ALLOCUTION D'ANTOINE MAILLARD,

Directeur de l'Ecole supérieure de commerce de Sierre (Suisse)

Neuchâtel - 30 novembre 1995


LE MOT D'OR 1995

En 1549, il y a donc près de 450 ans, Joachim du Bellay fait paraître sa "Défense et Illustration de la langue française". Les préoccupations de Joachim du Bellay n'ont pas une ride. Et Pierre Etiemble, dans les années soixante, soulevait le même problème dans un ouvrage remarquable : "Parlez-vous franglais ?" Il mettait en évidence la richesse de notre langue, trop souvent délaissée pour des termes étrangers.

Nous devons défendre notre langue et l'illustrer, c'est-à-dire l'enrichir, par la création de mots nouveaux, qui décrivent avec précision des concepts nouveaux. Défendre le français n'est pas faire preuve de chauvinisme; c'est défendre notre culture. La langue, c'est le génie et la culture d'un peuple.

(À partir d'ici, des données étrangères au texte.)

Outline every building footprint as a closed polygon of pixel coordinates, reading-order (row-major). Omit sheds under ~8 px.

Les promoteurs du concours "Le Mot d'Or" œoeuvrent dans ce sens. Leur idée m'a immédiatement convaincu. J'y ai vu une occasion de mettre les étudiants de l'École supérieure de commerce de Sierre face au problème. L'appel à la créativité des jeunes m'a également plu. On se plaint souvent que les jeunes sont des consommateurs. Avec "Le mot d'or", ils devenaient des acteurs.

Dans un premier temps, j'ai inscrit tous les élèves de l'école au concours "le Mot d'Or". L'examen des épreuves a révélé des difficultés insurmontables pour les élèves de première année. Ce sont dès lors 115 jeunes qui ont consacré deux heures à découvrir des mots qui fleurent bon notre langue et à en suggérer de nouveaux.

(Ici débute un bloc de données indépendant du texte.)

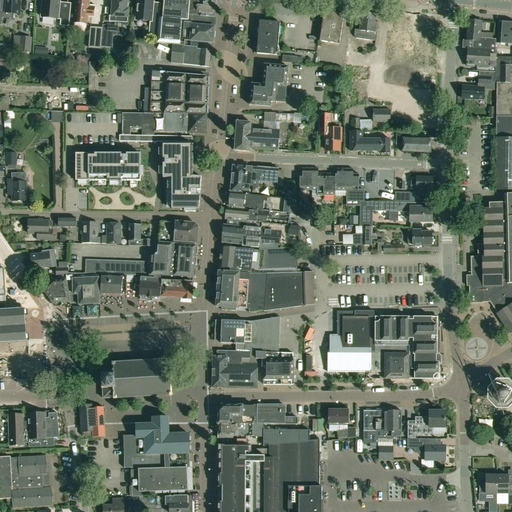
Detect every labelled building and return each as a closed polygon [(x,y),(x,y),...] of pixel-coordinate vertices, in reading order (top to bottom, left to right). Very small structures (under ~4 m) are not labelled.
[(21,1),(19,1),(19,0),(6,0),(6,1),(0,0),(0,4),(0,10),(2,10),(1,18),(13,19),(14,14),(20,14),(21,1)] [(42,0),(41,17),(61,19),(61,25),(69,26),(70,12),(63,12),(63,8),(59,7),(59,0),(42,0)] [(94,17),(95,5),(89,5),(89,0),(75,0),(73,23),(86,25),(87,17),(94,17)] [(126,0),(112,0),(112,16),(109,16),(109,22),(115,22),(115,24),(120,24),(121,26),(127,26),(128,24),(129,17),(128,16),(128,9),(126,9),(126,0)] [(159,8),(160,8),(160,3),(154,3),(154,0),(136,0),(134,21),(150,22),(148,36),(157,37),(159,8)] [(159,8),(157,37),(156,42),(184,45),(184,40),(213,42),(214,26),(213,26),(214,17),(215,17),(216,4),(214,1),(205,0),(200,0),(199,0),(164,0),(163,8),(160,8),(159,8)] [(319,41),(339,44),(344,14),(324,11),(319,41)] [(374,24),(375,15),(362,13),(359,30),(355,29),(353,38),(369,40),(369,39),(375,40),(376,32),(375,32),(376,24),(374,24)] [(425,15),(391,13),(390,30),(430,33),(431,21),(424,21),(425,15)] [(490,39),(490,38),(480,38),(481,22),(467,20),(465,40),(470,40),(470,48),(468,48),(466,66),(476,67),(476,71),(494,73),(496,51),(495,51),(495,40),(490,39)] [(254,47),(257,48),(256,54),(277,55),(280,23),(259,21),(258,38),(255,38),(254,47)] [(500,22),(498,43),(508,44),(508,45),(511,45),(511,22),(510,22),(509,23),(507,23),(506,22),(502,22),(501,23),(500,22)] [(102,25),(102,28),(101,28),(100,37),(102,37),(101,44),(101,47),(112,48),(113,36),(117,36),(117,25),(108,25),(107,26),(102,25)] [(100,37),(101,28),(90,27),(88,47),(100,48),(101,47),(101,44),(102,37),(100,37)] [(31,53),(32,38),(14,36),(12,52),(31,53)] [(440,59),(439,43),(404,45),(404,52),(408,52),(408,60),(414,60),(413,57),(419,57),(419,60),(440,59)] [(171,63),(182,64),(209,67),(211,50),(197,48),(197,47),(172,45),(171,63)] [(0,64),(7,65),(8,55),(0,54),(0,64)] [(282,62),(301,64),(301,58),(297,58),(297,57),(282,55),(282,62)] [(511,189),(511,57),(503,57),(503,65),(499,65),(499,82),(497,82),(496,138),(497,138),(496,190),(511,189)] [(76,73),(89,74),(89,63),(76,62),(76,73)] [(262,84),(251,83),(249,104),(270,106),(270,101),(284,102),(287,66),(264,64),(262,84)] [(119,77),(117,68),(107,70),(108,78),(119,77)] [(144,102),(143,102),(143,113),(150,113),(150,114),(204,115),(204,114),(206,76),(152,71),(151,88),(145,88),(144,102)] [(413,73),(413,84),(426,85),(426,73),(413,73)] [(362,95),(372,94),(371,83),(362,83),(362,95)] [(478,87),(463,86),(462,98),(477,99),(477,97),(483,98),(484,86),(478,85),(478,87)] [(373,110),(373,122),(390,122),(390,110),(373,110)] [(143,113),(122,113),(122,135),(130,135),(131,129),(142,129),(142,135),(150,135),(154,135),(154,131),(205,132),(205,114),(204,114),(204,115),(150,114),(150,113),(143,113)] [(263,113),(263,122),(274,122),(275,113),(263,113)] [(325,136),(325,141),(326,141),(326,150),(339,150),(339,141),(341,141),(341,134),(340,134),(340,128),(331,128),(331,114),(318,114),(318,136),(325,136)] [(360,131),(360,118),(351,118),(351,131),(360,131)] [(236,121),(234,150),(248,151),(249,148),(278,150),(279,130),(250,128),(250,122),(236,121)] [(52,133),(60,133),(59,122),(51,123),(52,133)] [(396,131),(396,145),(402,145),(402,152),(431,153),(431,139),(409,138),(409,132),(396,131)] [(372,152),(372,151),(381,151),(381,153),(389,153),(389,139),(362,139),(362,132),(350,132),(350,151),(367,151),(367,152),(372,152)] [(163,158),(162,158),(162,164),(163,164),(163,178),(167,178),(167,207),(171,207),(171,209),(185,209),(185,212),(195,212),(195,209),(199,209),(199,205),(200,196),(201,190),(200,190),(201,177),(192,177),(192,145),(163,145),(163,158)] [(6,153),(6,166),(17,166),(17,153),(6,153)] [(121,154),(95,154),(95,153),(89,153),(89,154),(76,154),(76,160),(75,160),(75,164),(75,181),(78,181),(86,181),(89,181),(95,181),(98,181),(106,181),(107,181),(108,181),(110,181),(117,181),(120,181),(127,181),(130,181),(137,181),(140,181),(140,176),(142,176),(142,167),(140,167),(140,154),(127,154),(127,153),(121,153),(121,154)] [(229,190),(229,191),(232,192),(246,193),(275,196),(278,168),(257,166),(257,168),(233,165),(231,184),(230,185),(229,190)] [(302,168),(302,177),(300,177),(300,190),(311,190),(312,168),(302,168)] [(311,190),(317,191),(317,195),(323,195),(323,176),(318,176),(318,168),(312,168),(311,190)] [(346,191),(346,169),(337,169),(337,173),(335,173),(335,196),(335,191),(346,191)] [(346,201),(358,202),(358,189),(358,174),(353,174),(353,169),(346,169),(346,191),(346,196),(346,201)] [(27,182),(26,182),(26,173),(11,174),(11,180),(8,180),(8,195),(12,195),(12,201),(27,201),(27,199),(29,199),(29,190),(27,190),(27,182)] [(323,195),(335,196),(335,173),(325,173),(325,176),(323,176),(323,195)] [(417,176),(417,178),(411,177),(410,189),(416,190),(416,195),(425,195),(425,189),(432,189),(433,177),(417,176)] [(232,192),(229,191),(227,207),(289,214),(290,214),(292,199),(275,198),(275,196),(246,193),(232,192)] [(394,202),(410,202),(411,192),(394,192),(394,202)] [(471,282),(469,282),(469,303),(482,303),(482,300),(488,300),(497,313),(496,314),(510,334),(511,332),(511,193),(505,194),(505,202),(489,203),(489,208),(482,209),(483,244),(477,244),(477,256),(470,256),(471,282)] [(410,202),(394,202),(360,202),(360,225),(372,226),(372,211),(408,212),(408,213),(410,213),(410,221),(432,222),(432,210),(415,209),(415,202),(410,202)] [(227,207),(225,219),(227,219),(268,223),(268,219),(289,221),(289,214),(227,207)] [(75,227),(75,217),(59,217),(59,218),(55,218),(54,226),(59,226),(59,227),(75,227)] [(226,225),(223,225),(222,243),(242,245),(242,247),(259,248),(259,245),(279,247),(298,248),(300,227),(288,226),(289,221),(268,219),(268,223),(227,219),(226,225)] [(48,220),(29,220),(28,234),(37,234),(37,240),(53,240),(53,230),(48,230),(48,220)] [(168,222),(167,231),(160,230),(159,243),(196,245),(196,242),(197,242),(198,227),(195,224),(176,222),(176,223),(168,222)] [(97,224),(97,223),(83,223),(82,223),(82,243),(100,244),(100,238),(100,237),(97,237),(97,224)] [(118,244),(118,243),(120,243),(120,224),(107,224),(107,237),(102,237),(102,243),(109,243),(109,244),(118,244)] [(140,242),(140,240),(140,226),(138,226),(137,224),(134,224),(133,226),(129,226),(129,246),(150,246),(150,241),(140,242)] [(372,226),(362,226),(355,227),(355,235),(352,235),(352,245),(362,245),(371,245),(372,226)] [(413,230),(408,230),(408,244),(413,244),(413,245),(431,245),(431,232),(420,232),(420,230),(413,230)] [(341,234),(342,244),(351,244),(351,234),(341,234)] [(404,252),(404,246),(384,246),(384,240),(378,240),(378,243),(377,243),(377,253),(383,253),(384,252),(404,252)] [(193,278),(196,245),(159,243),(158,251),(155,250),(154,251),(152,254),(152,255),(151,255),(151,262),(86,260),(85,274),(193,278)] [(219,270),(256,273),(297,272),(297,266),(295,266),(295,255),(297,254),(296,249),(261,250),(240,249),(221,247),(219,267),(220,267),(219,270)] [(33,270),(57,266),(54,249),(42,251),(42,253),(31,255),(33,270)] [(0,342),(28,341),(26,310),(7,312),(4,273),(4,271),(0,271),(0,342)] [(314,273),(296,273),(268,274),(260,274),(249,274),(219,271),(216,307),(222,307),(221,310),(236,311),(236,308),(249,310),(248,312),(251,313),(264,311),(268,311),(314,306),(314,273)] [(79,305),(99,304),(99,293),(98,293),(97,275),(80,276),(80,279),(73,279),(73,276),(67,276),(71,294),(79,294),(79,305)] [(69,295),(71,294),(67,276),(57,276),(44,278),(49,283),(43,289),(55,304),(71,304),(69,295)] [(122,278),(101,276),(100,293),(101,293),(101,295),(107,296),(108,294),(121,295),(122,278)] [(140,296),(139,295),(139,301),(145,301),(145,302),(153,303),(153,302),(160,302),(160,297),(159,297),(160,277),(154,277),(154,278),(141,277),(140,296)] [(161,297),(169,297),(169,298),(175,299),(175,298),(180,298),(180,299),(191,299),(193,282),(184,282),(162,281),(161,297)] [(371,355),(380,355),(381,358),(385,358),(384,379),(434,379),(438,375),(439,358),(436,358),(436,342),(436,321),(432,317),(374,317),(374,311),(354,311),(355,317),(342,317),(342,335),(330,335),(330,351),(328,351),(328,373),(371,373),(371,355)] [(235,350),(259,351),(275,352),(278,353),(279,317),(252,322),(221,321),(220,343),(235,344),(235,350)] [(278,353),(275,352),(259,351),(259,359),(266,359),(265,385),(266,385),(266,384),(279,384),(279,385),(280,385),(280,384),(291,384),(291,385),(292,385),(293,353),(278,353)] [(216,357),(213,357),(212,388),(257,389),(257,363),(249,363),(249,352),(216,352),(216,357)] [(170,360),(112,363),(112,370),(104,370),(105,375),(101,375),(102,389),(103,399),(172,395),(170,360)] [(498,386),(493,391),(493,397),(498,402),(505,403),(509,398),(510,391),(505,386),(498,386)] [(80,406),(82,431),(82,438),(101,436),(99,405),(93,406),(93,405),(80,406)] [(284,417),(284,405),(254,405),(254,407),(242,407),(242,406),(221,405),(218,409),(218,424),(219,424),(242,424),(273,424),(297,424),(297,417),(284,417)] [(329,410),(329,423),(347,424),(347,411),(329,410)] [(401,411),(363,410),(363,444),(378,444),(378,439),(386,439),(386,431),(391,431),(391,434),(401,434),(401,411)] [(407,421),(407,438),(415,438),(415,434),(421,434),(432,434),(432,427),(445,427),(445,411),(429,411),(429,417),(415,417),(415,421),(407,421)] [(23,416),(8,416),(9,445),(24,444),(24,443),(28,443),(29,448),(54,447),(54,438),(59,437),(57,413),(29,414),(29,416),(23,416)] [(131,497),(155,496),(155,492),(187,491),(187,467),(189,467),(188,434),(168,435),(167,419),(167,417),(163,417),(150,417),(151,424),(136,424),(136,435),(123,436),(124,467),(130,467),(131,497)] [(242,424),(219,424),(219,436),(220,436),(220,445),(246,446),(246,436),(263,436),(263,444),(262,444),(262,445),(273,444),(273,443),(273,442),(294,442),(294,433),(273,433),(273,424),(242,424)] [(355,427),(346,427),(346,430),(337,430),(337,437),(347,436),(347,438),(355,437),(355,427)] [(392,439),(386,439),(378,439),(378,444),(378,446),(378,460),(393,460),(393,446),(392,446),(392,439)] [(431,440),(407,439),(407,449),(414,449),(414,453),(425,453),(425,460),(444,460),(444,446),(431,446),(431,440)] [(219,500),(218,500),(217,511),(321,511),(321,487),(319,487),(319,440),(269,445),(269,456),(250,456),(250,446),(246,446),(220,445),(218,445),(218,450),(219,450),(219,473),(218,472),(218,487),(219,487),(219,500)] [(45,488),(44,474),(46,474),(47,465),(45,456),(10,457),(10,456),(0,456),(0,498),(7,499),(7,502),(12,502),(12,508),(52,506),(52,496),(51,487),(45,488)] [(486,480),(479,480),(479,494),(497,494),(497,475),(486,475),(486,480)] [(508,475),(497,475),(497,494),(504,494),(504,496),(507,496),(507,505),(511,504),(511,483),(508,483),(508,475)] [(160,510),(160,509),(169,509),(169,511),(189,511),(190,505),(187,505),(187,495),(173,496),(173,497),(127,498),(127,506),(140,506),(139,511),(146,511),(160,510)] [(123,511),(124,506),(127,506),(127,498),(112,499),(113,506),(103,506),(103,511),(123,511)] [(497,511),(497,505),(497,501),(489,501),(488,511),(497,511)]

En général, les candidats ont rédigé assez aisément les deux premières parties de l'épreuve. La pratique de l'anglais leur a permis de passer sans trop de difficultés du franglais au français.

Les deux dernières parties étaient moins abordables pour nos élèves. Ils avaient le handicap de ne posséder que peu de racines grecques ou latines, racines qui sont tout de même la base de l'enrichissement de notre langue. Dans la troisième partie, je puis cependant relever quelques suggestions assez heureuses. Ainsi, pour l'alliance de deux marques, on propose : bimercacité, duoperformance, publifusion et marcalliance. Pour la comparaison des produits et des méthodes avec ceux des meilleurs concurrents, on crée : comparaison concurrentielle, concurro-comparaison et autocomparaison extérieure. Enfin, pour la politique commerciale qui lance un produit à un prix élevé, on suggère : la surélévation primaire, la politique Trocher, le PEMP (prix élevé, marque prestigieuse) ou le prix griffé.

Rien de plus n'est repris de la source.